Electron transport and transfer
A large component of our research activity pursues state of the art quantum mechanical description of electron transport. We 1) study specific molecular/nanoscale bridges and related physical phenomena and 2) develop modeling tools. Our modeling leads to unique interpretations of key experiments and provides predictions that motivate experimental advances. We acquire insight into how to control ET by chemical (i.e., metal ligation) and physical (i.e., gating field) means.
We model ET at two primary ES levels, wherein we investigate the following:
1. Molecule-based E T switching – We use density functional theory (DFT) to model the
structure-function relationships of molecular devices, and thereby highlight chemical or
physical properties that modulate the transport.
2. Dynamical ET – We use model Hamiltonians in simulating TD transport properties.
State-of-the-art computational models of molecular electronic current are based on the self consistent solution of the non-equilibrium Green's function (NEGF). We derive TD schemes as an alternative to the NEGF approach. In our approach, we used 2-variable TD expansions to gain insightful descriptions on driven and transient transport studies. These schemes utilize the TD expansions for studying transient effects in molecular devices as the system evolves to steady state and of driven transport under the influence of a laser field.
Several important applications of molecular devices are pursued.
More recently we collaborate with the Reddy group.
Other examples include the spin-dependent transmission in ligated porphyrin molecules, molecular field-effect transistors, transport in chemical sensors and studies of fundamental modeling issues. More recent studies include elaborating experimental successes in metal recognitions functionalities as recently reported by Tao and coworkers and schemes for developing molecular rectifiers.
We also model photo-induced electron-transfer processes in molecular materials relevant to PV applications. We implement and develop models based on range-separated hybrid (RSH) functionals used in the TD-DFT framework. RSH functionals have been shown to reliably treat electron transfer and delocalization. We use RSH-based models to analyze electronic emission spectra of solvated chromophores used as candidates for photovoltaic applications.
We have also study at the ES level systems that do not consider electron transfer or transport and primarily in collaboration with experimental efforts. This additional research effort studied the following:
Excited-state proton transfer, in which we examined the effects of extended electron conjugation on excited electronic states of hydrogen-bonded systems.
Reaction mechanism.
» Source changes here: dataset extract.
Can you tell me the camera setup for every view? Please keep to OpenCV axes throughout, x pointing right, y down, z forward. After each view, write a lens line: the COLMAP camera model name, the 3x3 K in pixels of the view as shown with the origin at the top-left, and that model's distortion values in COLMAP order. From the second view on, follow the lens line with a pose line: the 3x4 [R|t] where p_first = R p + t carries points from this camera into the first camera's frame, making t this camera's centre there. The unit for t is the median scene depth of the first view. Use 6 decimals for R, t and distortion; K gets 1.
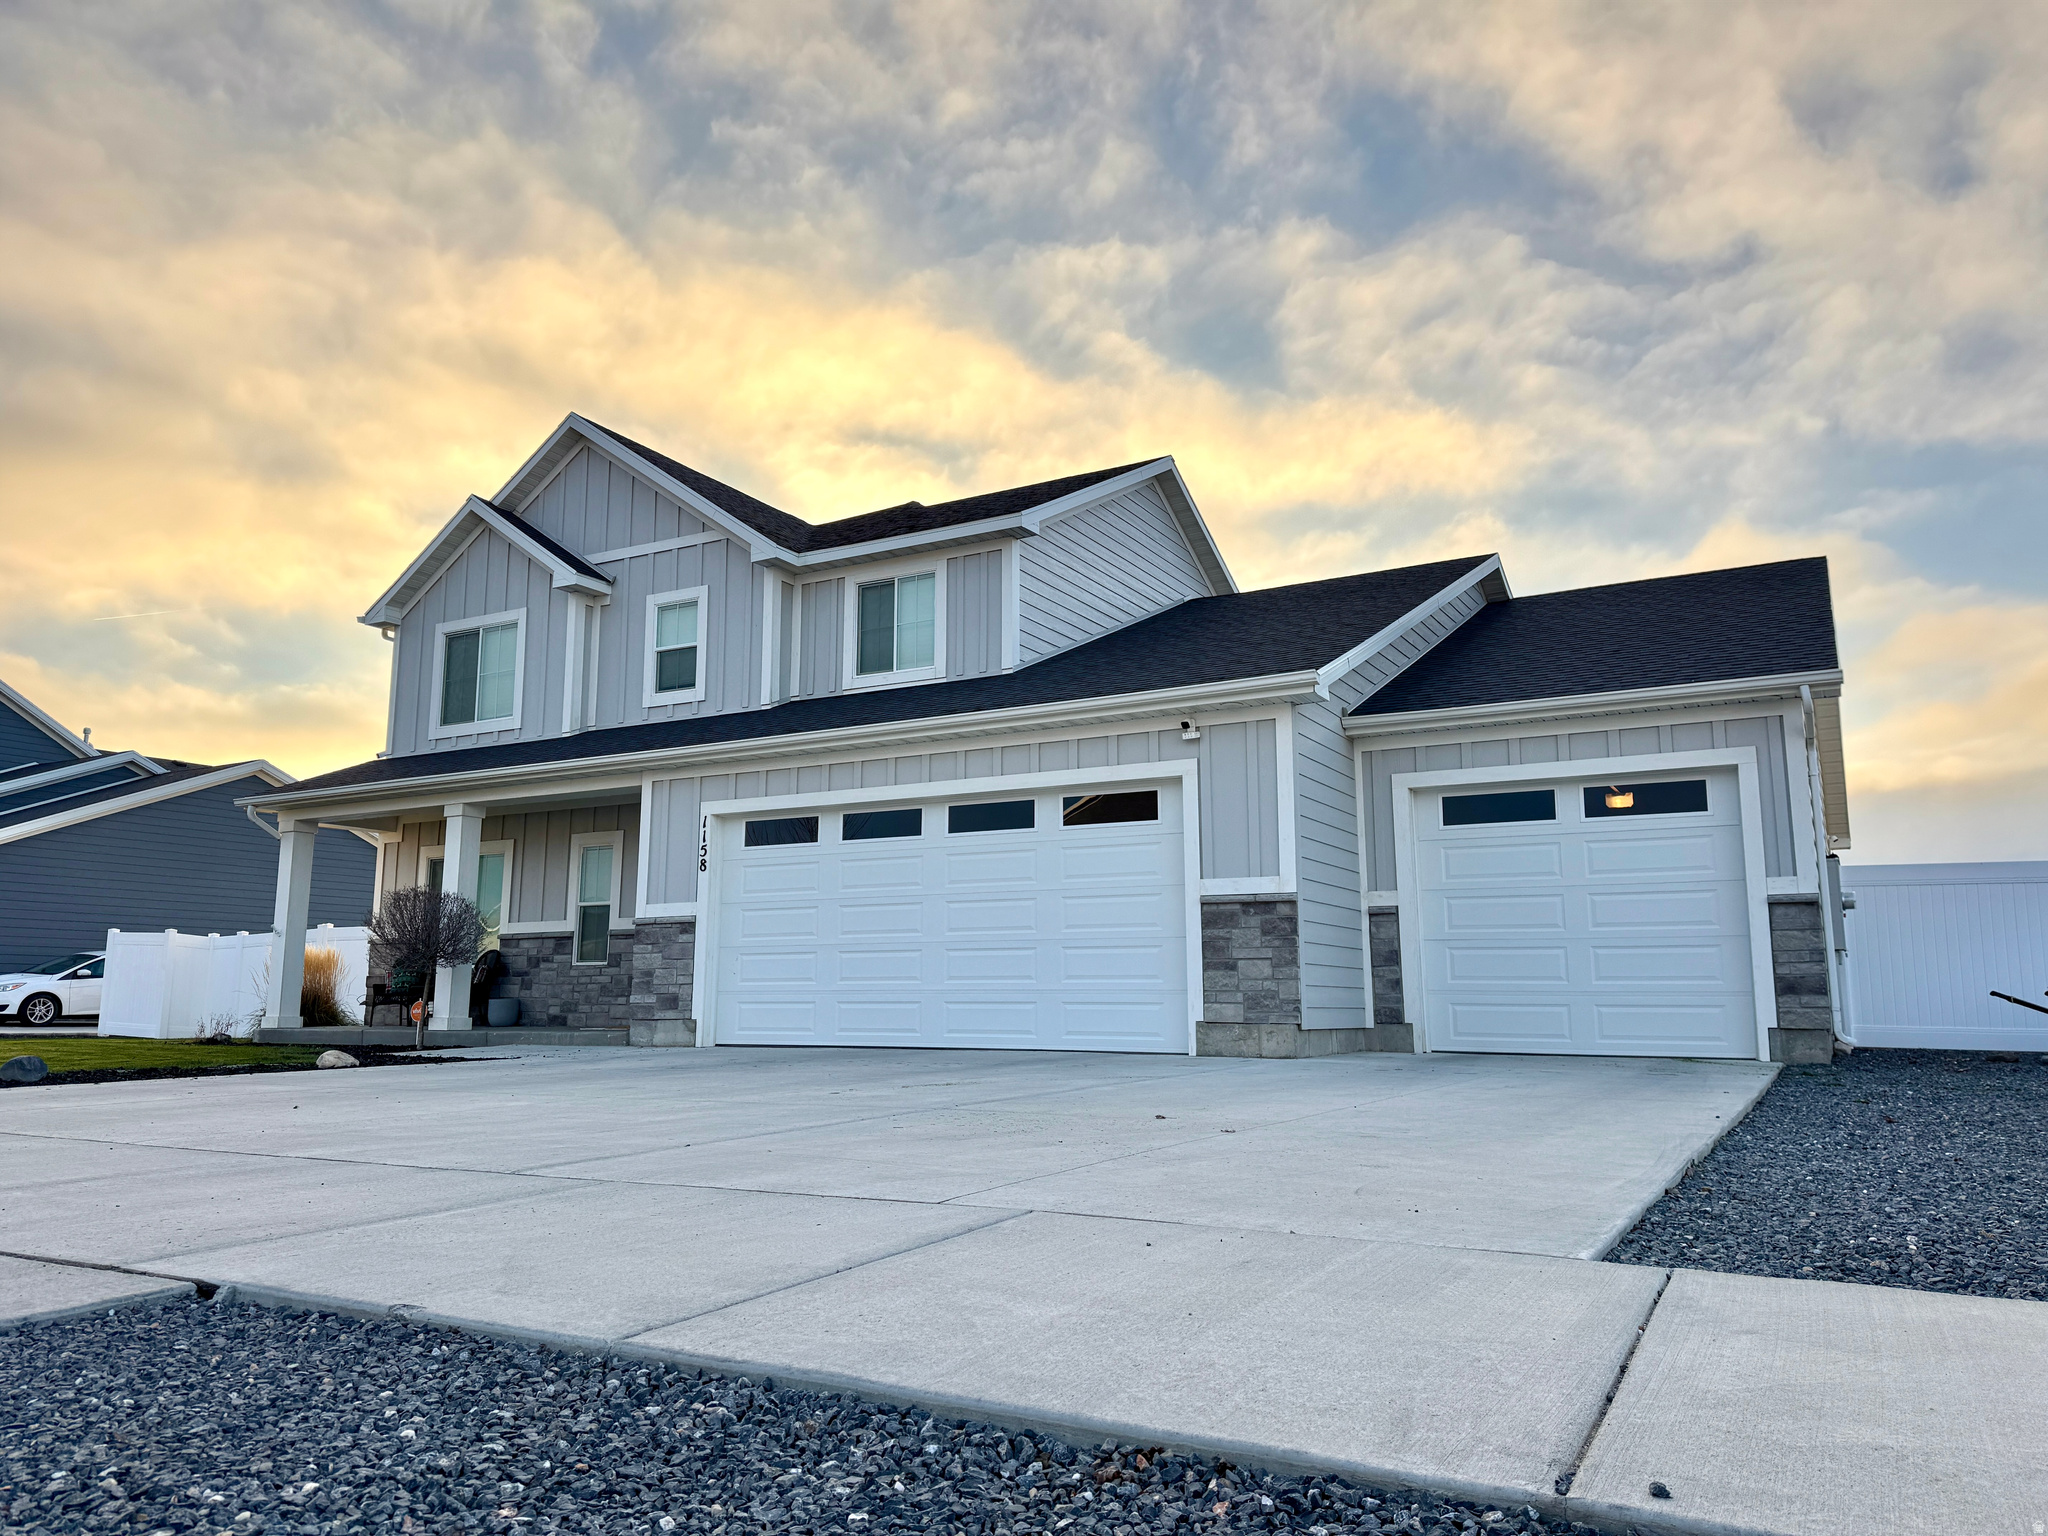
lens RADIAL K [[1445.5, 0, 1024.0], [0, 1445.5, 768.0], [0, 0, 1]] dist [0.085725, -0.097295]
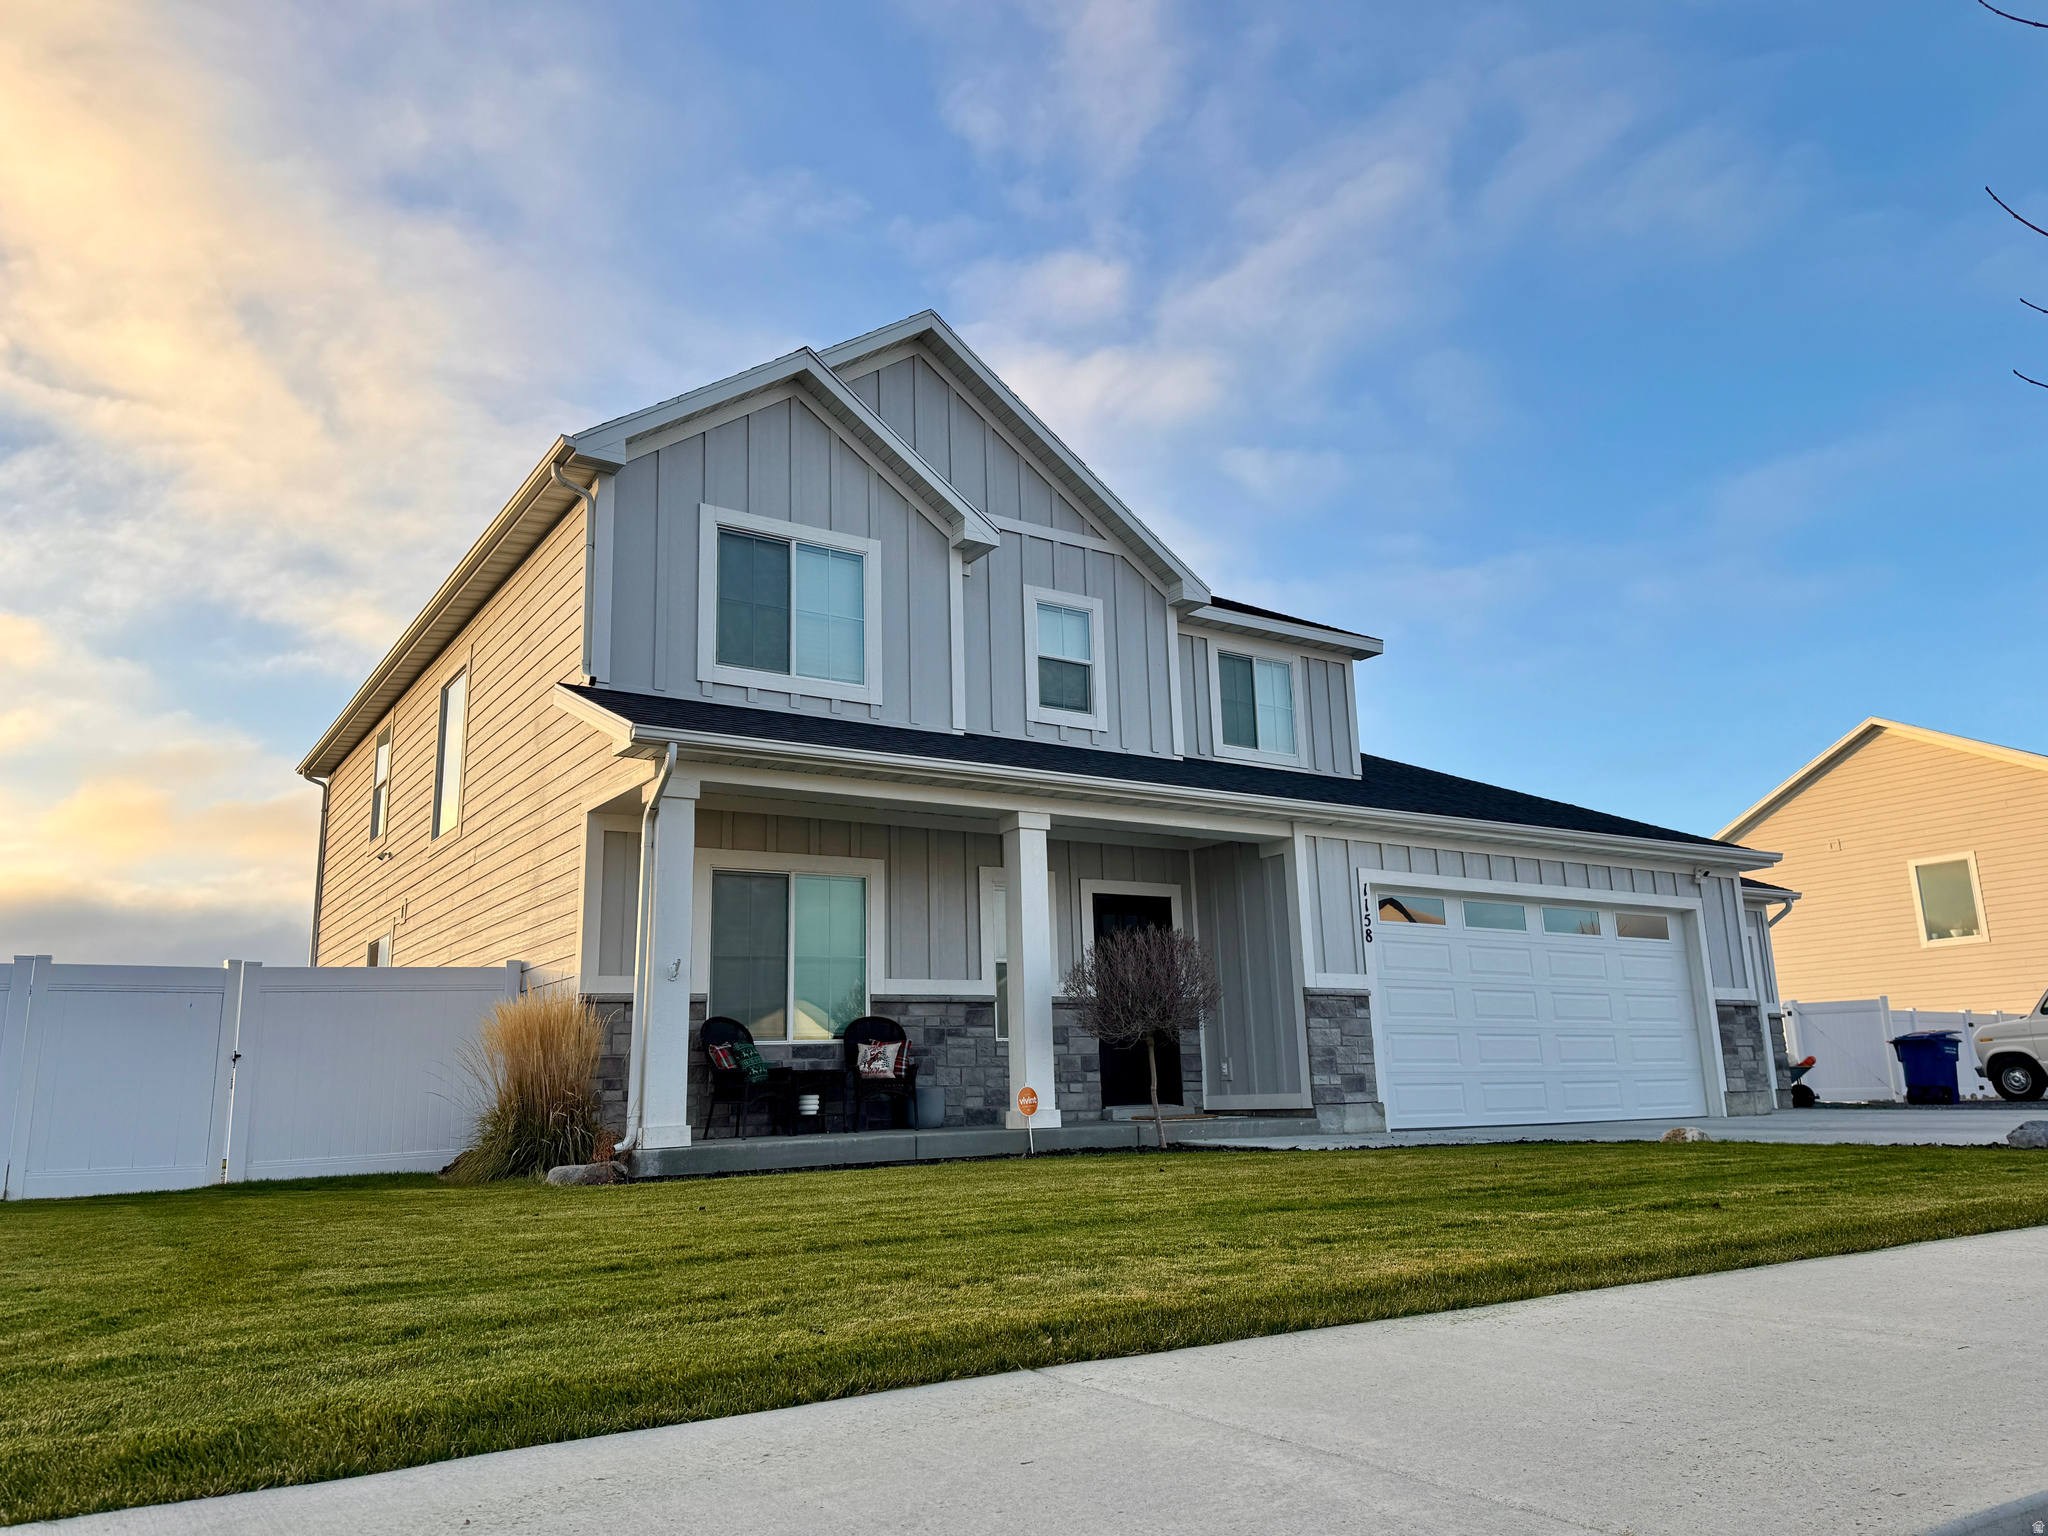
lens RADIAL K [[1445.5, 0, 1024.0], [0, 1445.5, 768.0], [0, 0, 1]] dist [0.085725, -0.097295]
pose [[0.454124, 0.183078, 0.871925, -1.012484], [-0.116005, 0.982479, -0.145872, 0.107496], [-0.883354, -0.034903, 0.467405, 0.663055]]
For example, metal-carbide reactivity, in which we investigated the reaction mechanism and energetics of metal-carbide-containing systems at the quantum mechanical level.
Hydrogen storage, in which we studied hydrogen physisorption by organic molecules that are used in metal organic frameworks.27, 28 We also studied the hydrogen-sensing functionality of devices using the ET properties of palladium wires
Protonated aromatic system reactivity, in which we resolved the molecular fragments of the protanated systems that evolve during mass spectroscopy analysis.